There was no consoling him, there was no snuggling him, there was no peaceful newborn sleeping on momma’s worn out tits. There was nothing but squirming and screaming and red faces and hysteria and it was brutal. To be fair, there was indeed more than just simple colic at play after biting the bullet and giving breastfeeding the old heaveho right out the door (after a breast reduction at 20 I only had enough milk to feed a hamster). I thought formula might be the answer. Alas, all the formula seemed to do was upset him more. I began scouring the internet (as you do) in search of what could be causing my son to turn into Linda Blair within 5 minutes of starting a feed. After reading article after article on milk protein allergy I began to think I had this in the bag. I hi-fived myself for doctoring the shit outta this and bought him some hypoallergenic formula which contains of course, no milk protein. Problem solved!!!! Yah ok.

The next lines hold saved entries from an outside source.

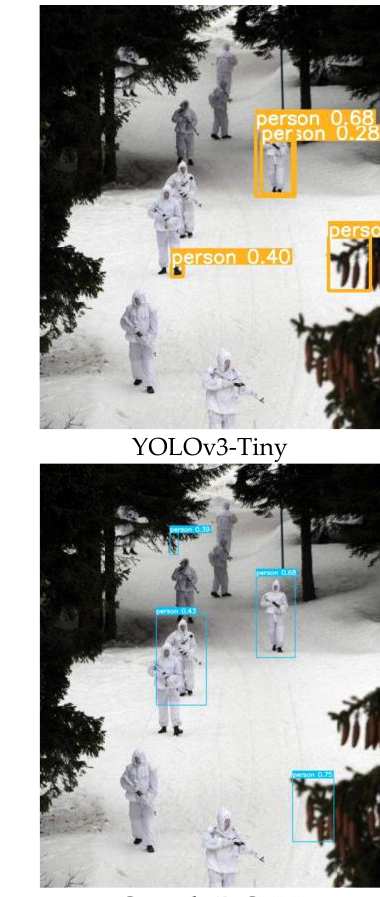
Figure 6. Snow scene visualization detection results.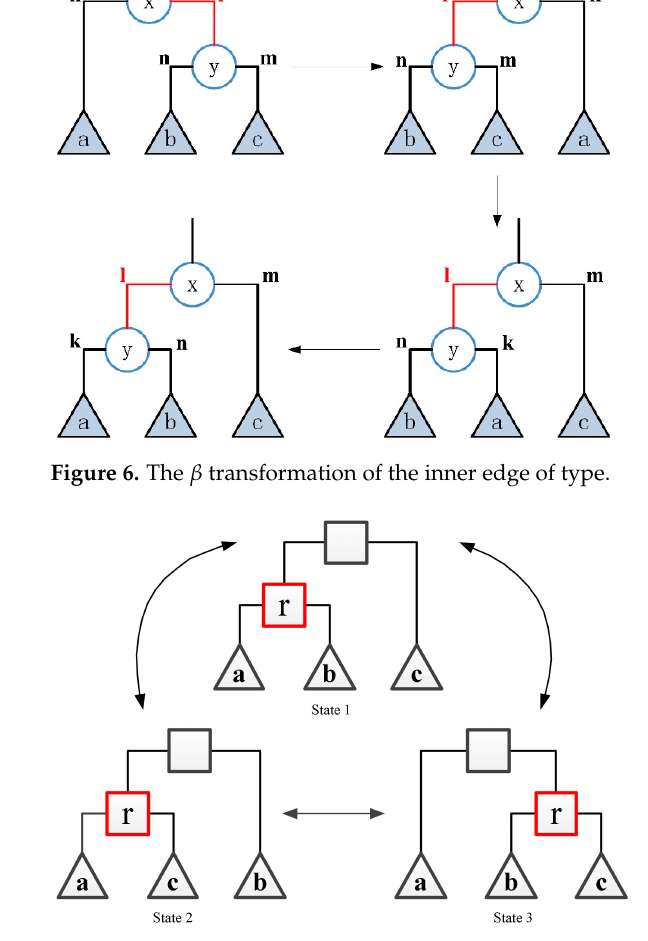
Figure 7. Subtree rearrangement, starting from any one state, can be converted into the other two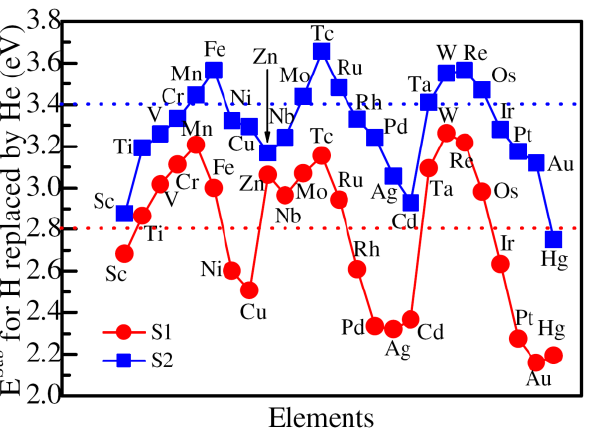
Figure 4. The substitution energy of He replacing H at the closest site of the Co atom, which is substituted by various alloying elements. S1 and S2 suggest the closest and next closest sites to Co substituted by 3 d , 4 d , and 5 d alloying elements.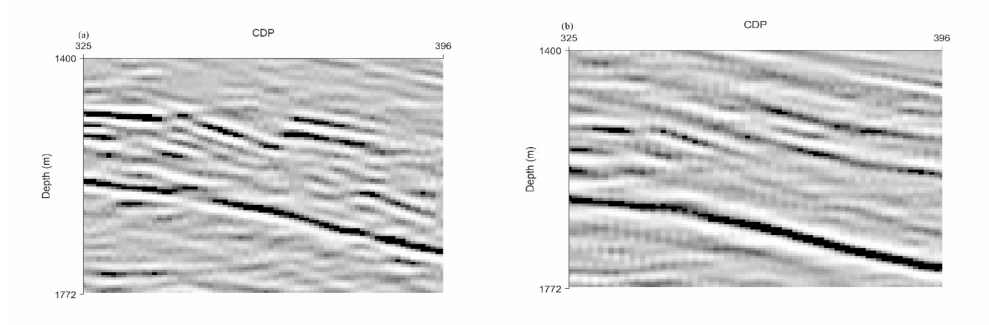
Figure 7. Details of the green dashed box (in Figure 5) using different kinds of waves: ( a ) primary wave; and ( b ) multiple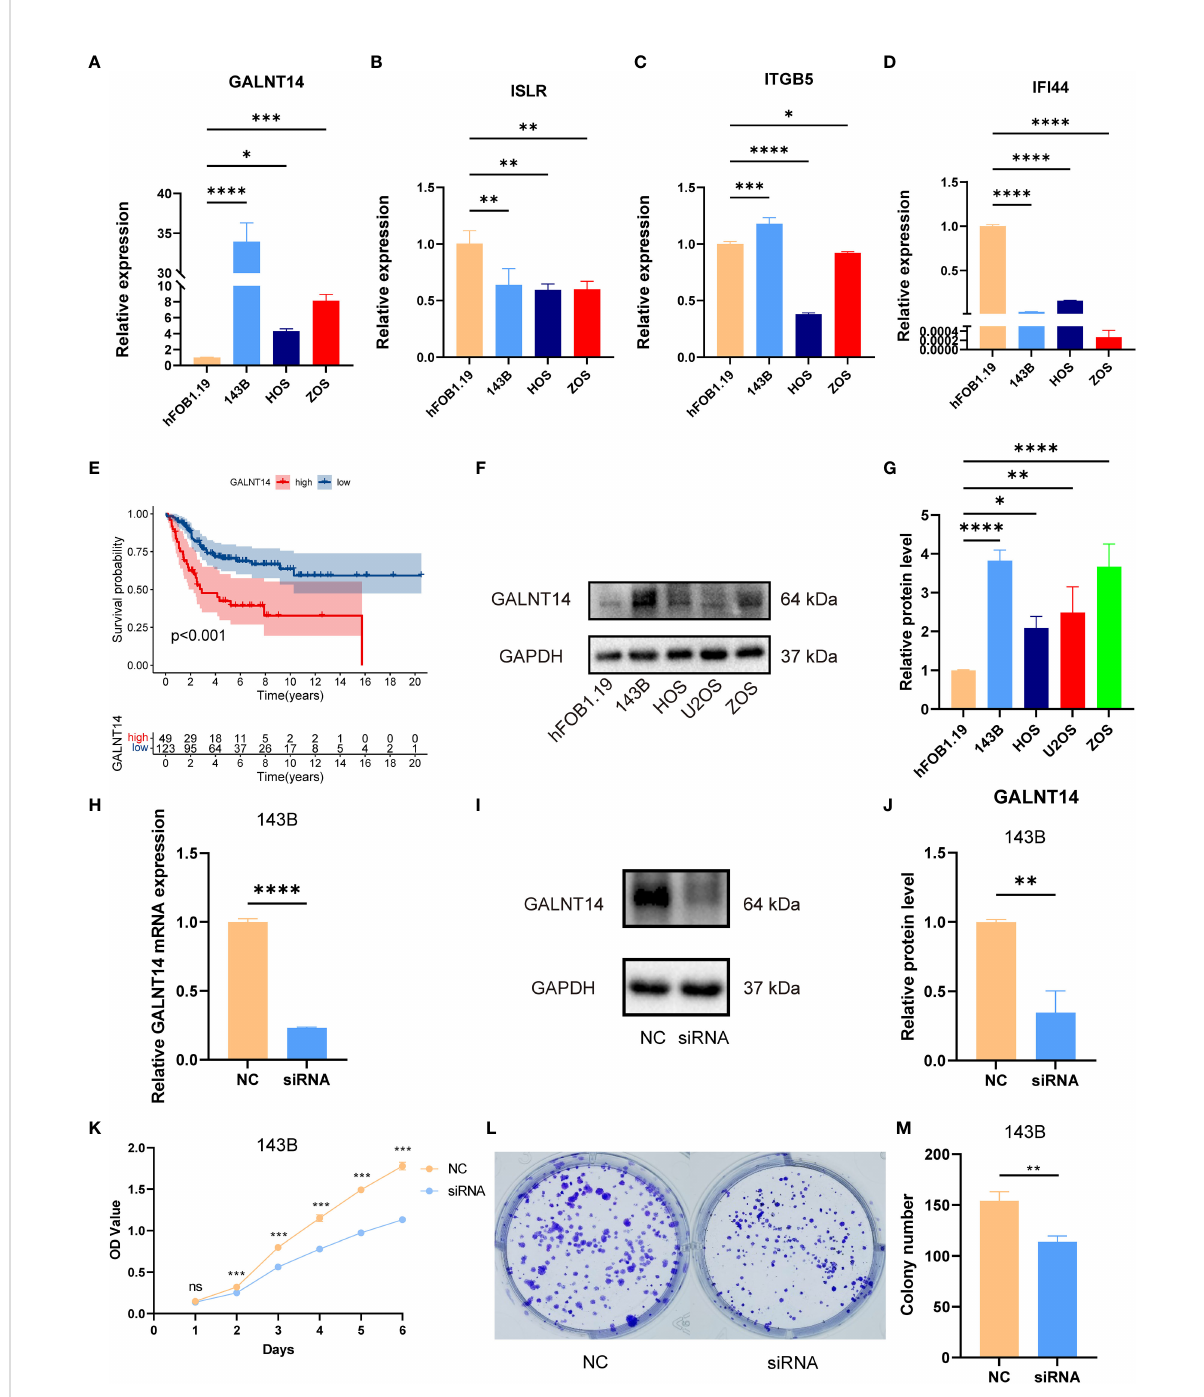
FIGURE 8 The expression of signature genes in OS and the effects of GALNT14 in OS. (A – D) The mRNA expression of GALNT14, ISLR, ITTGB5, and IFI44 was examined by RT-qPCR in hFOB 1.19 and osteosarcoma cell lines. (E) Kaplan – Meier curve of the expression level of GALNT14 on OS. (F) The protein expression of GALNT14 was measured by western blot in hFOB 1.19 and osteosarcoma cell lines. (G) The protein level of GALNT14 was quanti fi ed by the Image J software. (H) Knockdown of GALNT14 with siRNA in 143B cells was con fi rmed by RT-qPCR. (I) Knockdown of GALNT14 with siRNA in 143B cells was con fi rmed by western blot. (J) The protein level of GALNT14 was quanti fi ed by the Image J software. (K) Growth curves of cells were examined by CCK-8 assays after the knockdown of GALNT14 in 143B cells. (L) Colony formation assay was detected after the knockdown of GALNT14 in 143B cells. (M) Knockdown of GALNT14 inhibited proliferation of osteosarcoma cells 143B according to colony formation assay. ns, no signi fi cance,*p < 0.05, **p < 0.01, ***p < 0.001, ****p <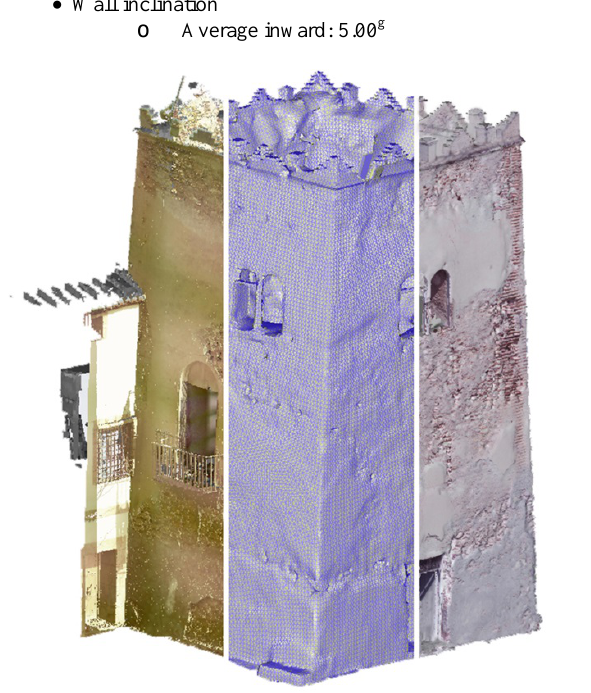
Figure 7. Point cloud, triangle mesh and textured of the model of the Negro Tower, processed with 3D Reshaper.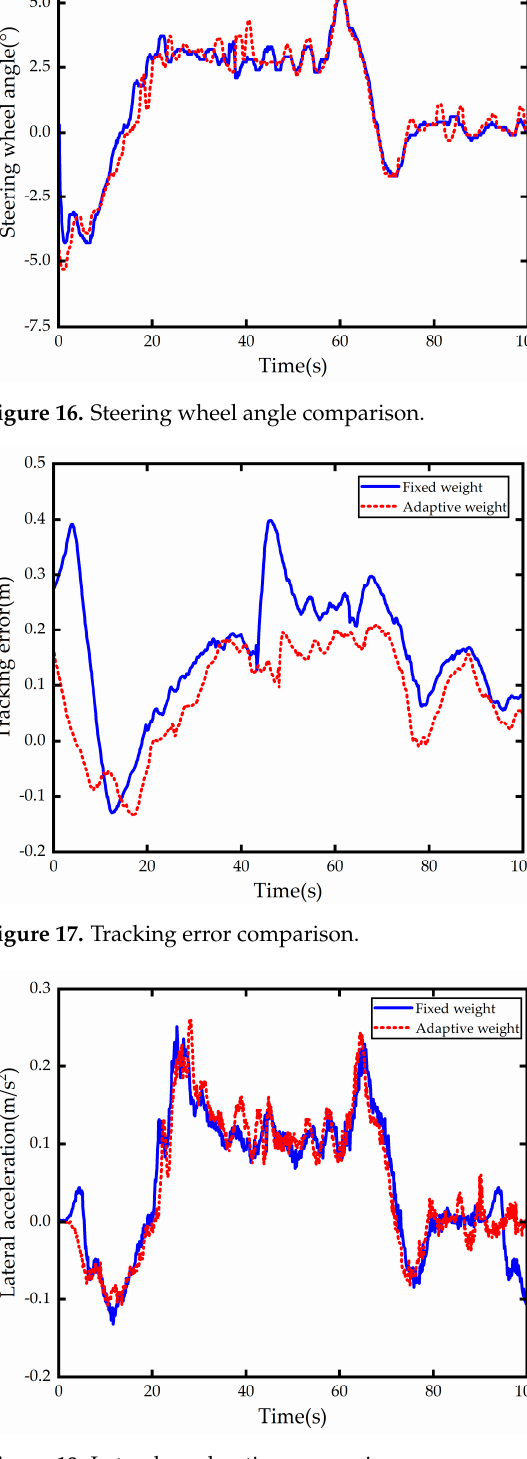
Figure 18. Lateral acceleration comparison.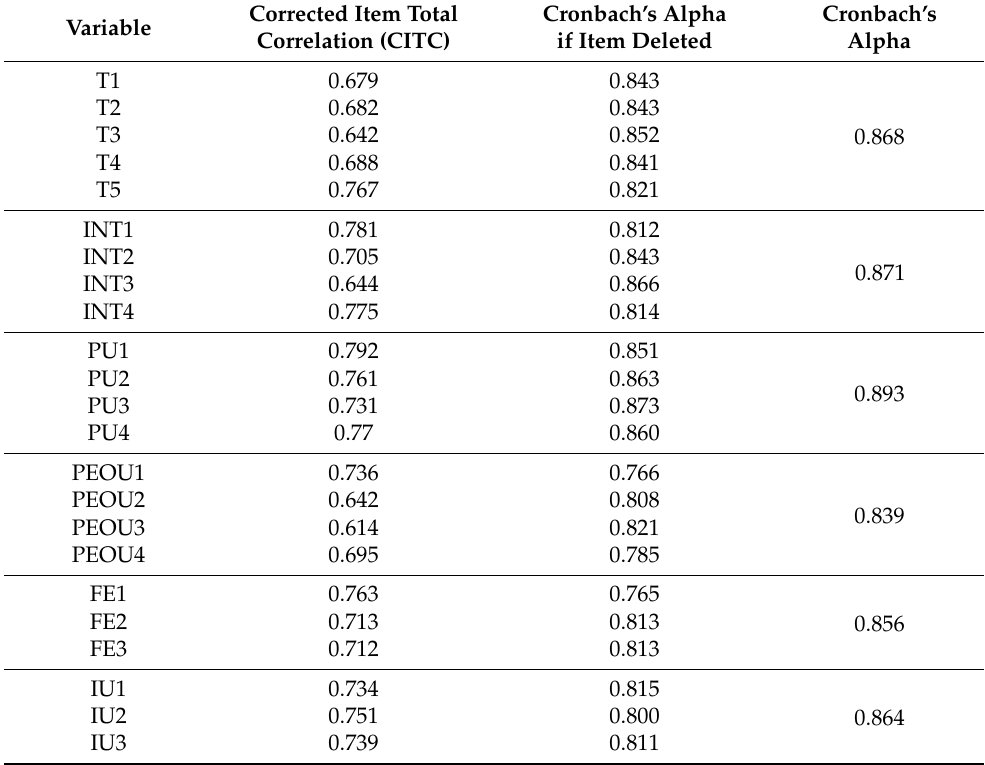
Table 2. Reliability analysis: Cronbach’s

The pain of it is that I had my hopes right up as high as they could go that as soon as I got this milk issue under control he would fall into that blissful infant that I had imagined I would have. Expectations are a real bitch sometimes. Yes, the hypoallergenic formula helped but he was still a total prick and there was just nothing I could do about it. The worst part of having an infant with colic is the moment someone tells you there’s nothing you can do. When my doctor said it, I thought ‘Don’t fucking tell me that, if you tell me that again and I actually believe you I’ll kill myself’. The only thing that got me through was the vain hope that if I kept researching and reading and talking to other moms who went through it that I would happen upon this magical cure that would ‘fix’ him…that and netflix. But that isn’t always how it goes, as moms who are going through it know. So just stay with it because I feel you.